# weird issue locking keys in car



## KarstGeo (Jan 19, 2018)

So today, I had my key with me and opened the hatch of our Atlas to put our pool stuff in. The vehicle was locked except for the hatch which I left open so my wife could put some additional stuff in. When she came out to leave (with her key), she tossed her bag in the trunk which had her key in it and closed the hatch. Locked out! She called me as I was out and about running errands so I could unlock it with the car net app; worked great and allowed her to get back in (her phone was in her back inside the Atlas). So we played with it later to see what the deal was and it turns out you can't lock your key in it if it is the key used to unlock the door but you can lock the second key in it (the one not used to lock/unlock the door) if that makes sense. Be careful!


----------



## sayemthree (Mar 2, 2006)

KarstGeo said:


> So today, I had my key with me and opened the hatch of our Atlas to put our pool stuff in. The vehicle was locked except for the hatch which I left open so my wife could put some additional stuff in. When she came out to leave (with her key), she tossed her bag in the trunk which had her key in it and closed the hatch. Locked out! She called me as I was out and about running errands so I could unlock it with the car net app; worked great and allowed her to get back in (her phone was in her back inside the Atlas). So we played with it later to see what the deal was and it turns out you can't lock your key in it if it is the key used to unlock the door but you can lock the second key in it (the one not used to lock/unlock the door) if that makes sense. Be careful!


 Thx our x3 was like that too if we were both traveling and both have a key she could leave her purse in the car with a key in it and I could lock the car


----------



## KarstGeo (Jan 19, 2018)

sayemthree said:


> Thx our x3 was like that too if we were both traveling and both have a key she could leave her purse in the car with a key in it and I could lock the car


Makes sense, now we know.


----------



## Shangus (Nov 2, 2014)

KarstGeo said:


> So today, I had my key with me and opened the hatch of our Atlas to put our pool stuff in. The vehicle was locked except for the hatch which I left open so my wife could put some additional stuff in. When she came out to leave (with her key), she tossed her bag in the trunk which had her key in it and closed the hatch. Locked out! She called me as I was out and about running errands so I could unlock it with the car net app; worked great and allowed her to get back in (her phone was in her back inside the Atlas). So we played with it later to see what the deal was and it turns out you can't lock your key in it if it is the key used to unlock the door but you can lock the second key in it (the one not used to lock/unlock the door) if that makes sense. Be careful!

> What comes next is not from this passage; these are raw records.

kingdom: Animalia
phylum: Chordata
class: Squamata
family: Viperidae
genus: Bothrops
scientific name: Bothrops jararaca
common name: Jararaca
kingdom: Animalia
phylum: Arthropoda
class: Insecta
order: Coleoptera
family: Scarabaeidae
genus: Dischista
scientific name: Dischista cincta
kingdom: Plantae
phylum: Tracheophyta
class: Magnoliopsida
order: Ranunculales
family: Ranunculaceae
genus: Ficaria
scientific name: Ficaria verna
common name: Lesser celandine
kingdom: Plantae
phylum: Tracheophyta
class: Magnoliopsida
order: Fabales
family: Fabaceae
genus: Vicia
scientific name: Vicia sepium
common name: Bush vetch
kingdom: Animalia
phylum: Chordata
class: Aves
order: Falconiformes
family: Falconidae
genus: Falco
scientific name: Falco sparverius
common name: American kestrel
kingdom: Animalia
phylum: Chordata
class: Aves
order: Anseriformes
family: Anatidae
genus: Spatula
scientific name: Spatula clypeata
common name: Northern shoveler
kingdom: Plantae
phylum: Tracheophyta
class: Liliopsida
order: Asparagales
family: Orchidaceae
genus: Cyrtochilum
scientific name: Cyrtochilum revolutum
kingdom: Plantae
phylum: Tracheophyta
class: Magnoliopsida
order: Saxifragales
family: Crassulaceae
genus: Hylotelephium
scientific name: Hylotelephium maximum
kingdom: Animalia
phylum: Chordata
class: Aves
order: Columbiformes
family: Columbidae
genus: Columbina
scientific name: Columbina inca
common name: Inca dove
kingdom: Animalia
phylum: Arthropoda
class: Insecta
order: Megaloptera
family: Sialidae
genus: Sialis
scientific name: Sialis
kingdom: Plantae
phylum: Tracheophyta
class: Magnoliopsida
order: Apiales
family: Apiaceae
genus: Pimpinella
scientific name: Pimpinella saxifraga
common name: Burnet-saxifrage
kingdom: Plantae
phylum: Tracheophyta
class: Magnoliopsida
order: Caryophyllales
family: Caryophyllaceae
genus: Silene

I had a similar issue. I left my keys on the driver's seat overnight, someone must have locked the car with the other set. The other set went with my wife to work and I was locked out. Car-Net was great idea - I called and they sent a signal but it didn't work. Apparently that service has to be provisioned first and of course if you have never had it, you don't know how to recognize when it is not active...anyway a $20 Uber ride later and I got the other set of keys...good times!


----------